(QUOTED PASSAGE Opens)
The former Yugoslavia had ambitious goals in using nuclear energy for civilian and military purposes. This included the construction of several nuclear power plants and the development of atomic weapons.

It has been more successful in using nuclear energy to produce electricity than in developing nuclear weapons. There was an attempt of making an atomic bomb here, but it failed.

The Krsko nuclear power plant, which supplies electricity to Slovenia and Croatia, was put into operation in 1981. It was the only power plant of its kind built by the Yugoslav government.

It is important to mention that the intention was for the next such power plant to be built in Prevlaka, Croatia, and which would produce electricity for both Croatia and Slovenia. Slovenia later gave up.

The growing economic crisis in Yugoslavia and the Chernobyl nuclear disaster in 1986 made Krsko the only nuclear power plant.

Meanwhile, the industrial giant with tens of thousands of workers Energoinvest considered the possibility of building such plants in BiH. Sarajevo and Gorazde were mentioned as locations for their construction.

In the book “Dzemal Bijedic: Political Biography”, historian Husnija Kamberovic, referring to Oslobodjenje’s papers on January 22nd, 1970, noted that Energoinvest proposed the construction of a nuclear heating plant in early 1970 to heat Sarajevo.
(QUOTED PASSAGE Closes)
§ **INSTRUCTION A**
Summarize the passage on Yugoslav nuclear energy in two sentences.
(INFORMATION SUPPLIED Opens)
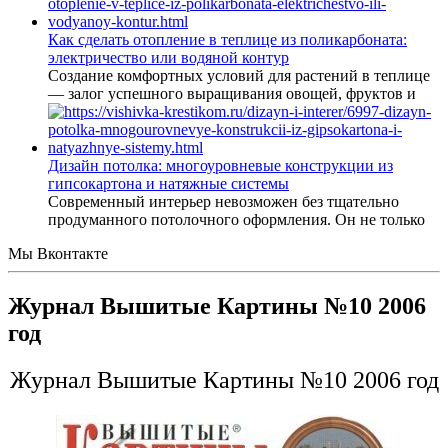
Как сделать отопление в теплице из поликарбоната:
электричество или водяной контур
Создание комфортных условий для растений в теплице
— залог успешного выращивания овощей, фруктов и
Дизайн потолка: многоуровневые конструкции из
гипсокартона и натяжные системы
Современный интерьер невозможен без тщательно
продуманного потолочного оформления. Он не только
Мы Вконтакте
Журнал Вышитые Картины №10 2006
год
Журнал Вышитые Картины №10 2006 год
(INFORMATION SUPPLIED Closes)
§ **INSTRUCTION B**
Turn the lines of the listing above into a numbered list, skipping any blank lines and leaving the picture out.

§ **RESPONSE A**
The former Yugoslavia pursued nuclear energy for both civilian and military purposes, succeeding more with electricity than with weapons, since its attempt to make an atomic bomb failed. The Krsko plant, put into operation in 1981, remained its only nuclear power plant because of the growing economic crisis and the 1986 Chernobyl disaster, though Energoinvest had considered building plants in BiH and proposed a nuclear heating plant in early 1970 to heat Sarajevo.

§ **RESPONSE B**
1. Как сделать отопление в теплице из поликарбоната:
2. электричество или водяной контур
3. Создание комфортных условий для растений в теплице
4. — залог успешного выращивания овощей, фруктов и
5. Дизайн потолка: многоуровневые конструкции из
6. гипсокартона и натяжные системы
7. Современный интерьер невозможен без тщательно
8. продуманного потолочного оформления. Он не только
9. Мы Вконтакте
10. Журнал Вышитые Картины №10 2006
11. год
12. Журнал Вышитые Картины №10 2006 год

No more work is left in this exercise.